> **What the exercise asks**
Return each line in the rows below that contains the string "True", treating uppercase and lowercase letters as different.

> **Data provided**
+---+

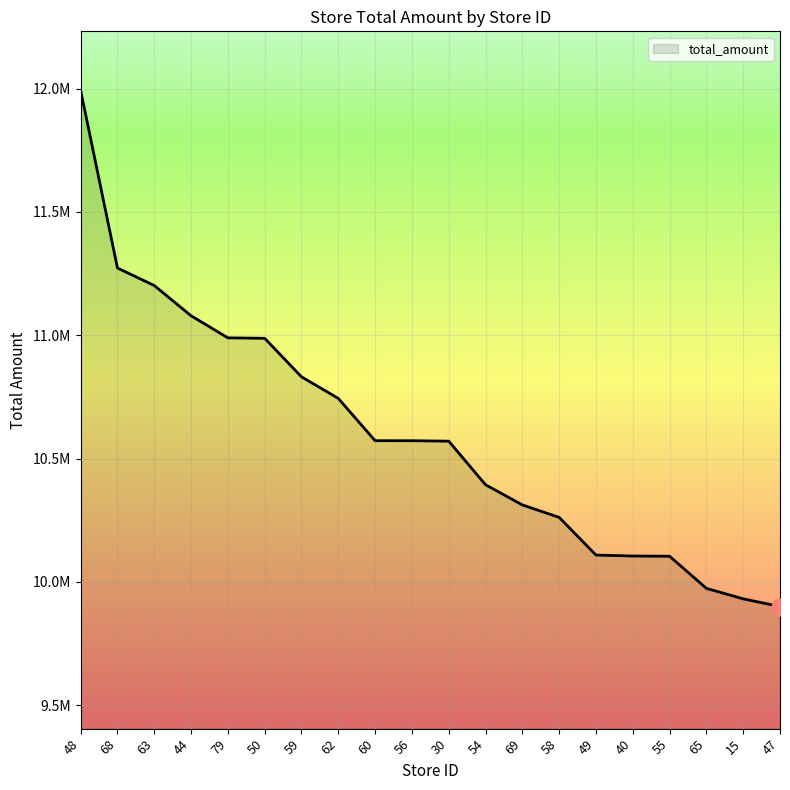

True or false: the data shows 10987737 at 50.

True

+---+

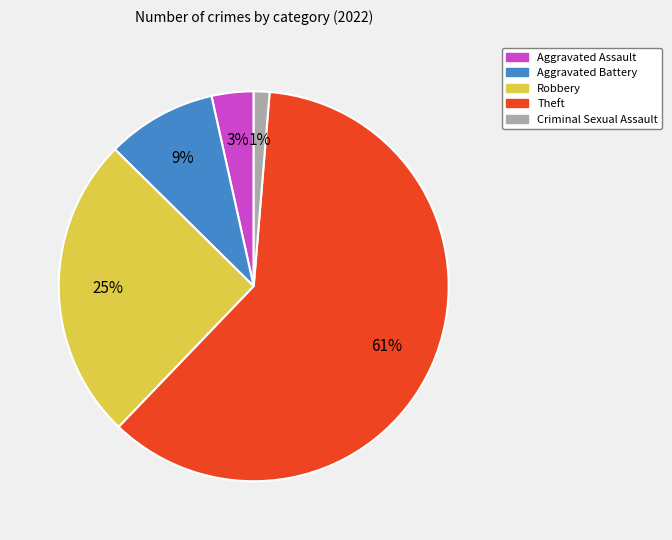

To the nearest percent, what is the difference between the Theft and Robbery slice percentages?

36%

+---+

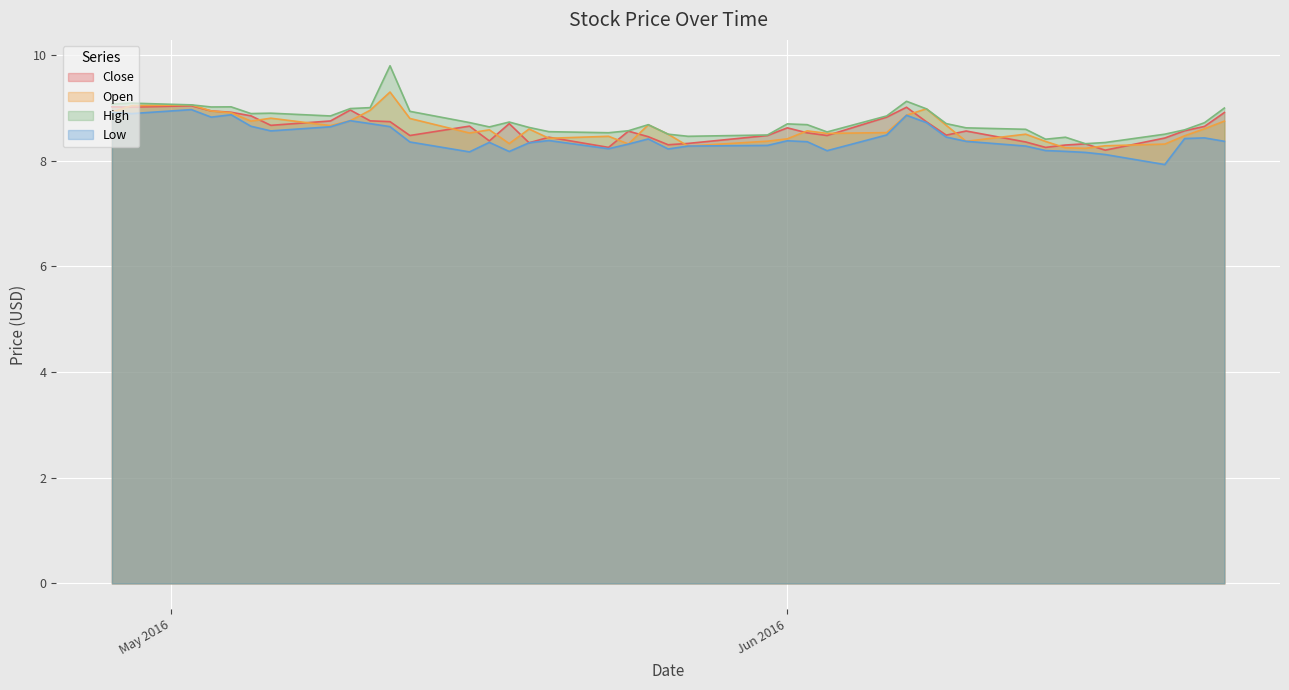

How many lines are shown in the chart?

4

+---+

> **Task solution**
True or false: the data shows 10987737 at 50.
True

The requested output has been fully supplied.